THE FUGITIVE

"You are no longer daughter of mine!" cried Martin Leland sternly in the first heat of his anger. "You have turned against your own blood like a traitress. You have forsaken your father to ally yourself with a drunken brawler, a man so sunken in depravity that he has murdered his own brother for mere money. You have shamed yourself and your mother and me. You have bared your heart for the world to look at and laugh at, that men may link your name and the name of a common fugitive from justice. You would be held up to less shame had you merely uncovered your body and gone out naked for men to jeer at!"

Wanda, lying white and lax upon the couch near the fireplace, suddenly dropped her mother's hand and sprang to her feet, her body quivering with a quick anger that leaped out to meet her father's.

"Papa!" Her head was thrown up in defiant pride, her vibrant voice, her blazing eyes were as hard as his own. "I won't listen to such things, not even from you. They are untrue. You say that Wayne ran away because he is guilty and a coward. You know better than that! He is not a fugitive from justice; he is forced by the things you have done to become a fugitive from injustice and persecution. Oh, how can you stand there and denounce him after you have set your hand against him as you have? Or don't you think that I know how you and the rest have sought to rob him and ruin him!"

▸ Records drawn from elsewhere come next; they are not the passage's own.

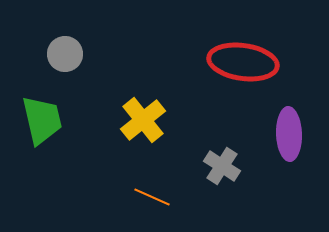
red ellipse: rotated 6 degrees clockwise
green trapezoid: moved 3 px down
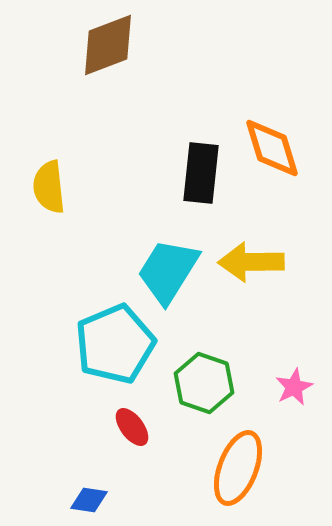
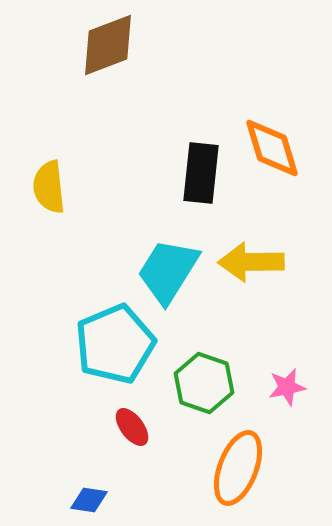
pink star: moved 7 px left; rotated 15 degrees clockwise
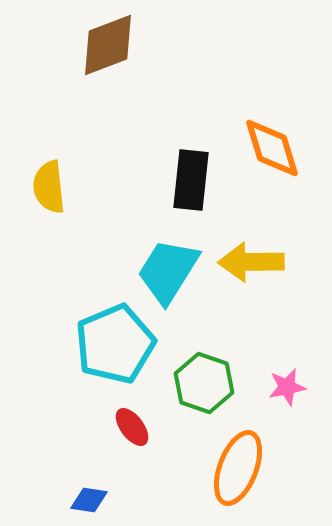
black rectangle: moved 10 px left, 7 px down
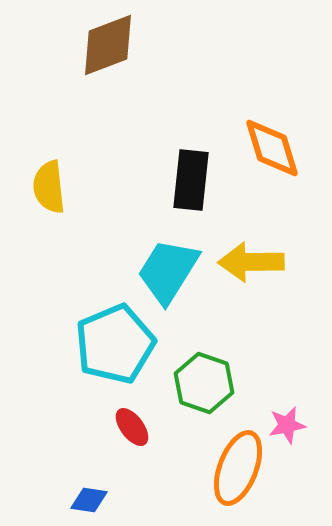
pink star: moved 38 px down
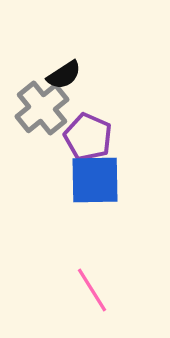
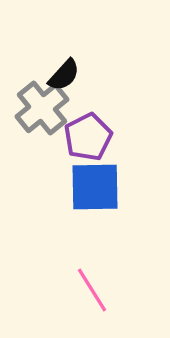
black semicircle: rotated 15 degrees counterclockwise
purple pentagon: rotated 21 degrees clockwise
blue square: moved 7 px down
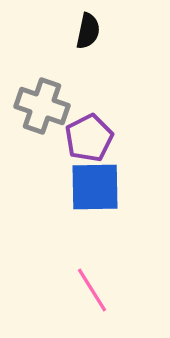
black semicircle: moved 24 px right, 44 px up; rotated 30 degrees counterclockwise
gray cross: moved 2 px up; rotated 32 degrees counterclockwise
purple pentagon: moved 1 px right, 1 px down
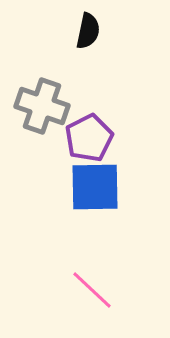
pink line: rotated 15 degrees counterclockwise
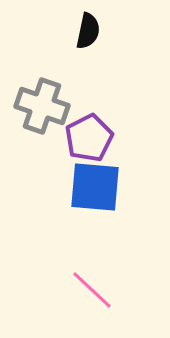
blue square: rotated 6 degrees clockwise
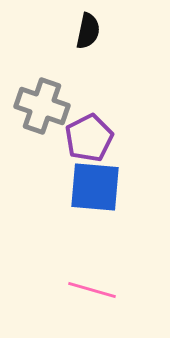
pink line: rotated 27 degrees counterclockwise
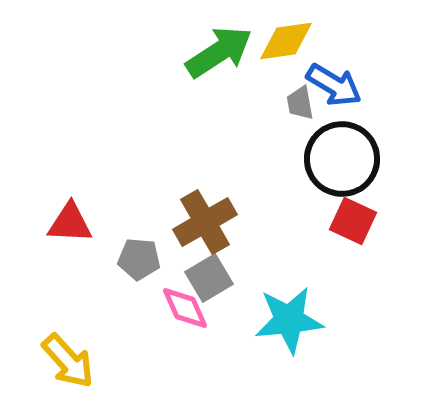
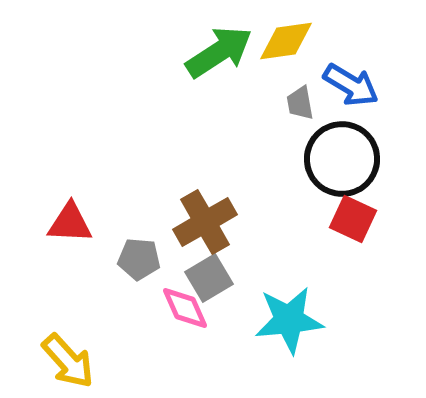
blue arrow: moved 17 px right
red square: moved 2 px up
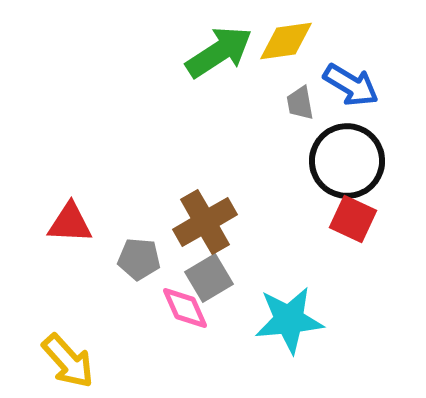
black circle: moved 5 px right, 2 px down
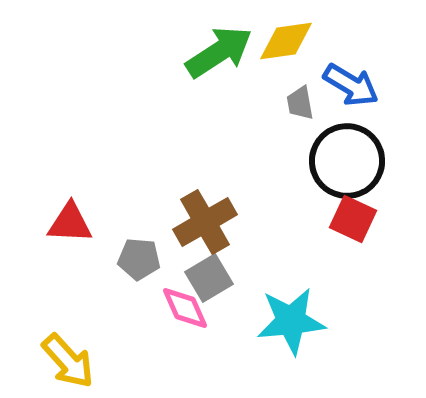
cyan star: moved 2 px right, 1 px down
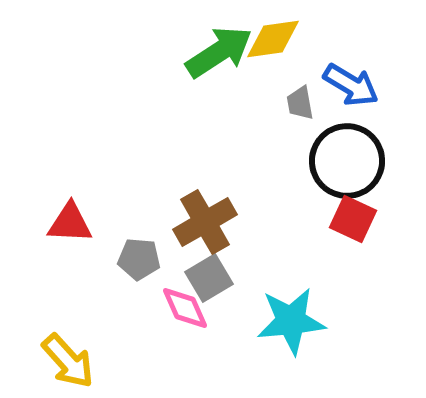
yellow diamond: moved 13 px left, 2 px up
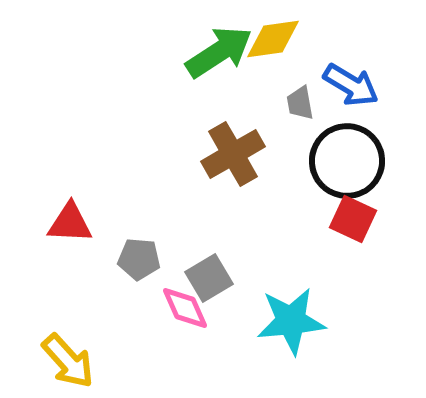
brown cross: moved 28 px right, 68 px up
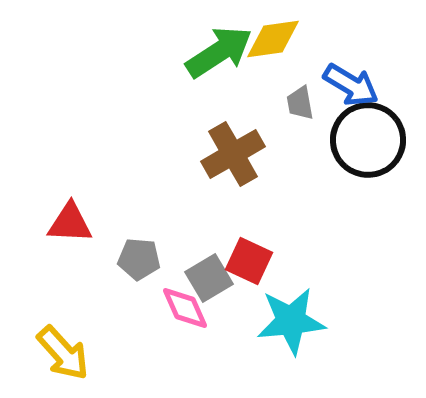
black circle: moved 21 px right, 21 px up
red square: moved 104 px left, 42 px down
yellow arrow: moved 5 px left, 8 px up
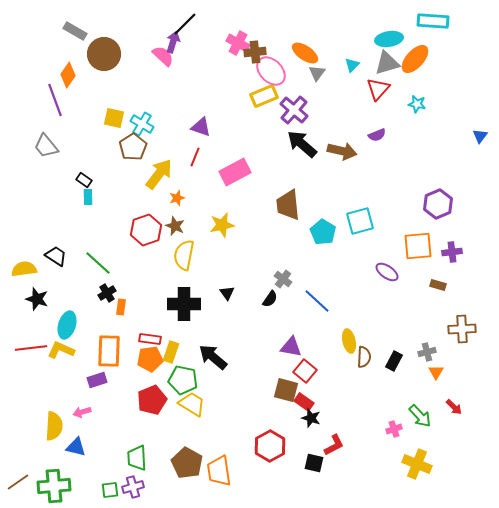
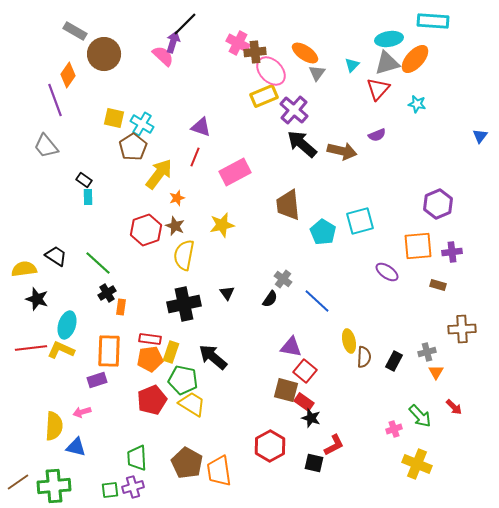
black cross at (184, 304): rotated 12 degrees counterclockwise
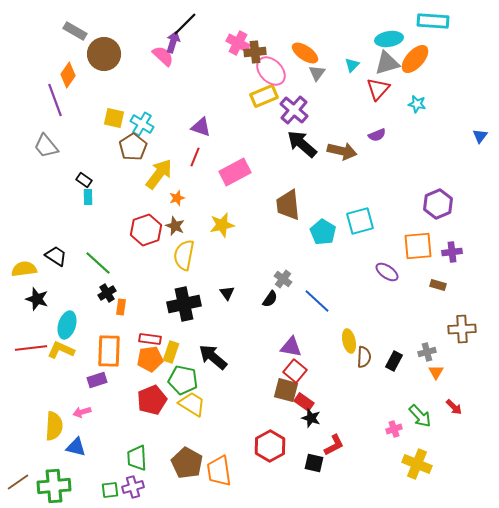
red square at (305, 371): moved 10 px left
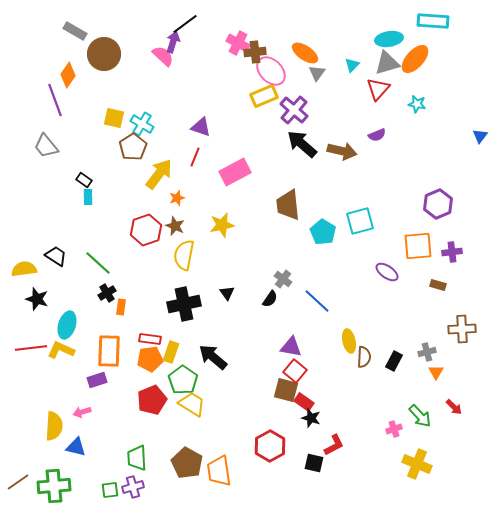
black line at (185, 24): rotated 8 degrees clockwise
green pentagon at (183, 380): rotated 24 degrees clockwise
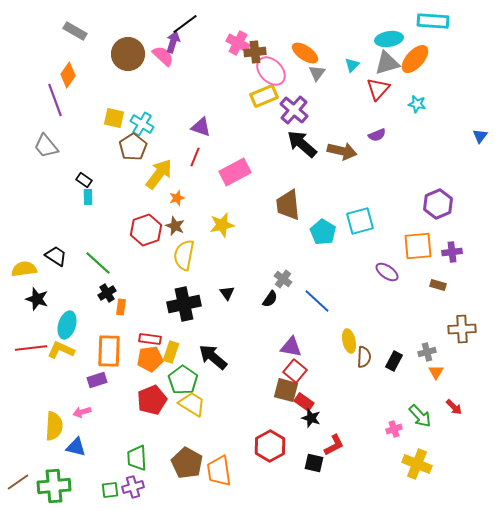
brown circle at (104, 54): moved 24 px right
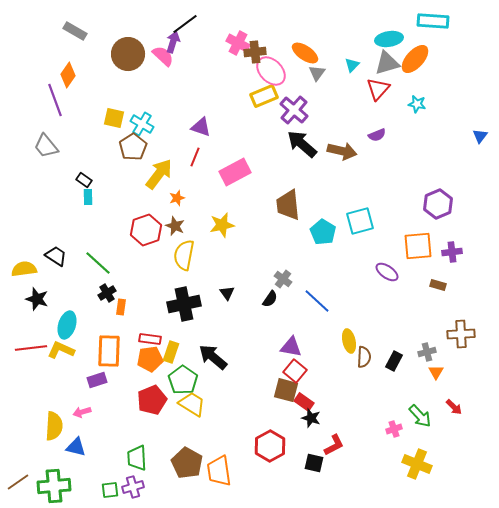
brown cross at (462, 329): moved 1 px left, 5 px down
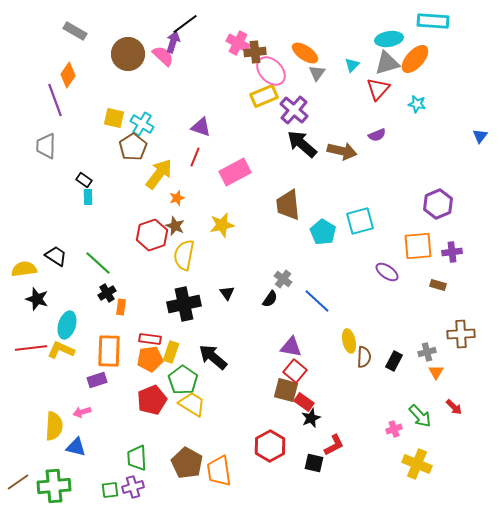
gray trapezoid at (46, 146): rotated 40 degrees clockwise
red hexagon at (146, 230): moved 6 px right, 5 px down
black star at (311, 418): rotated 30 degrees clockwise
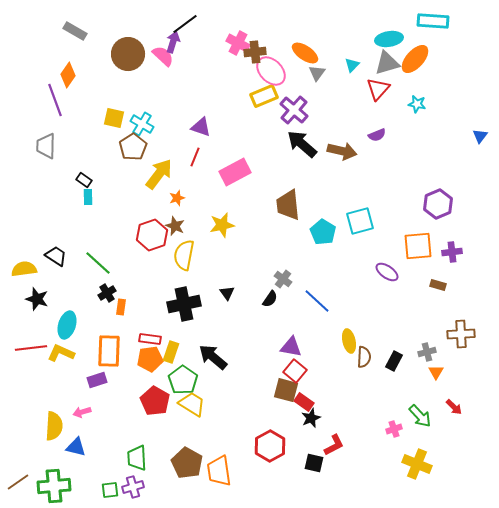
yellow L-shape at (61, 350): moved 3 px down
red pentagon at (152, 400): moved 3 px right, 1 px down; rotated 20 degrees counterclockwise
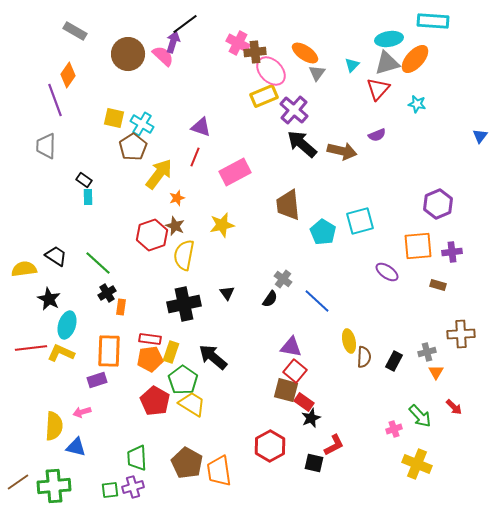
black star at (37, 299): moved 12 px right; rotated 10 degrees clockwise
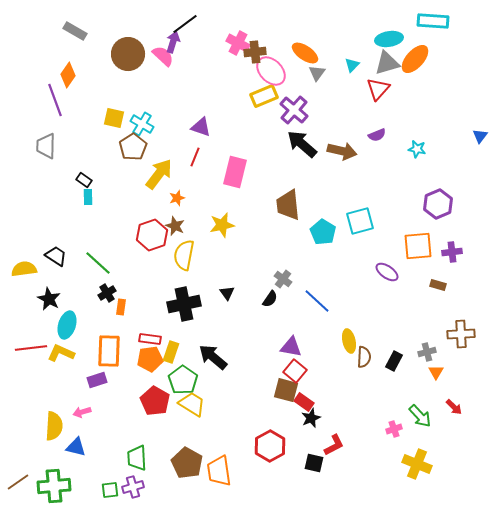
cyan star at (417, 104): moved 45 px down
pink rectangle at (235, 172): rotated 48 degrees counterclockwise
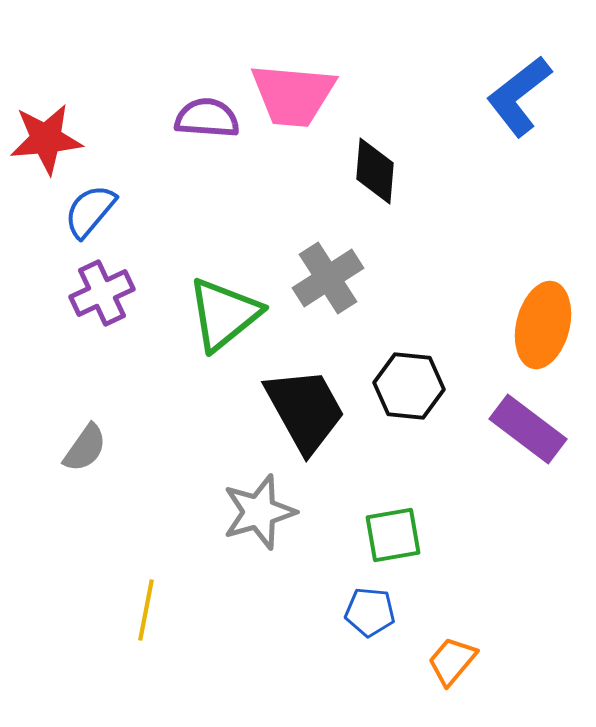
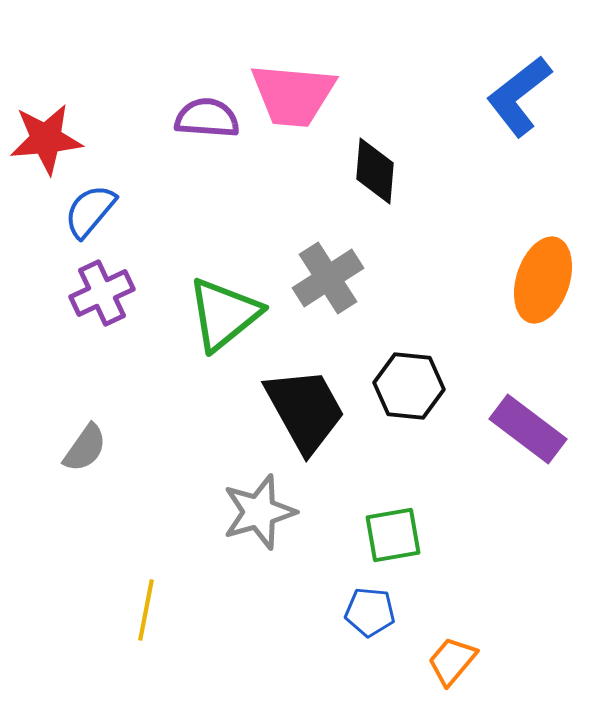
orange ellipse: moved 45 px up; rotated 4 degrees clockwise
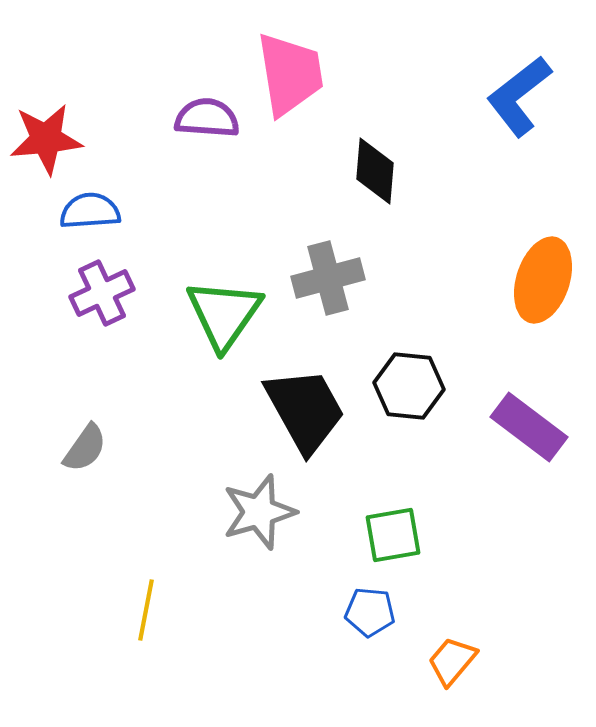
pink trapezoid: moved 3 px left, 21 px up; rotated 104 degrees counterclockwise
blue semicircle: rotated 46 degrees clockwise
gray cross: rotated 18 degrees clockwise
green triangle: rotated 16 degrees counterclockwise
purple rectangle: moved 1 px right, 2 px up
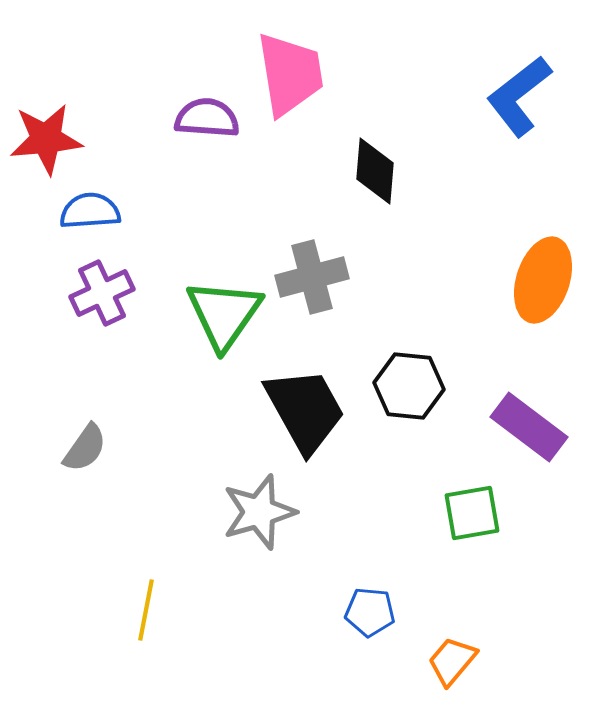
gray cross: moved 16 px left, 1 px up
green square: moved 79 px right, 22 px up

"What!" stormed Leland. "Is the girl mad?"

"No, I am not mad," she flung back at him hotly, all facts and considerations swept away before the rush of her furious indignation except the one vital matter that she was fighting for a thing as dear as her lover's life. "You can find no name too bad for him, just because you hate him! You have always hated him just because he is his father's son. You and his own cousin, two men whom he has trusted, have tricked him and betrayed him. You have hidden from him all knowledge of the mortgage you held upon the Bar L-M. Even now you are trying to steal his ranch from him. Wayne has never done a thing so vile as that in all his life. Oh! I am ashamed."

Her voice grew harsh in her throat; her face was no longer white, two spots of anger burned in her cheeks. She broke off panting, her eyes growing harder, brighter as they challenged his.

"Martin," cried Mrs. Leland, coming swiftly to the girl's side. "Be careful."

"Careful!" shouted Leland, his face red with his fury. "When one of my blood loses her last shred of decency, when she takes up with a low, dissolute unprincipled Shandon? The worst of a bad lot. May God curse him, may God curse her if she clings to him!"

"You have never spoken to me like this before," cried Wanda passionately. "You will never do it again."